Exercise objective -
Rewrite the listing below as a numbered list, omitting blank lines. Leave the pictures out of your answer.

[Entries from a dataset]
"""

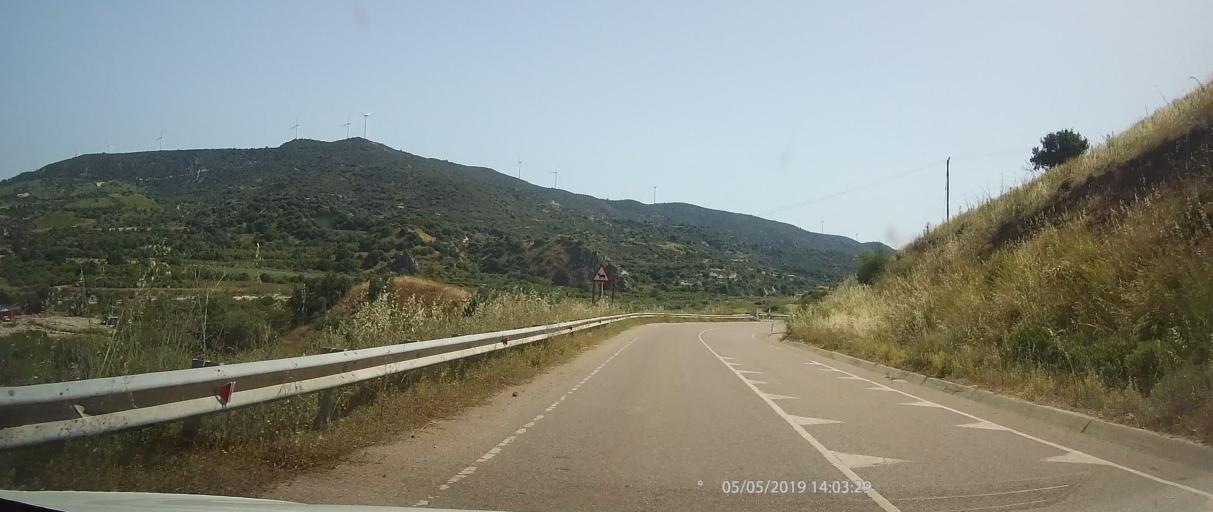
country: CY
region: Limassol
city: Pissouri
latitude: 34.7678
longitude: 32.6343
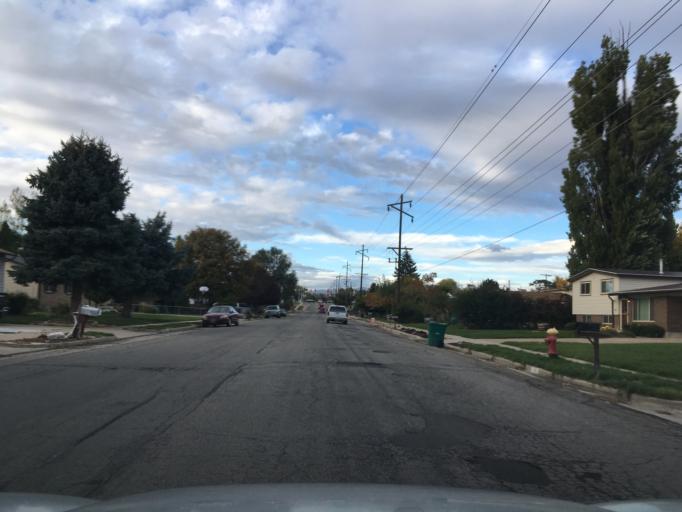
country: US
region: Utah
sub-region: Davis County
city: Layton
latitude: 41.0763
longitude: -111.9879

"""

Answer to this problem -
1. country: CY
2. region: Limassol
3. city: Pissouri
4. latitude: 34.7678
5. longitude: 32.6343
6. country: US
7. region: Utah
8. sub-region: Davis County
9. city: Layton
10. latitude: 41.0763
11. longitude: -111.9879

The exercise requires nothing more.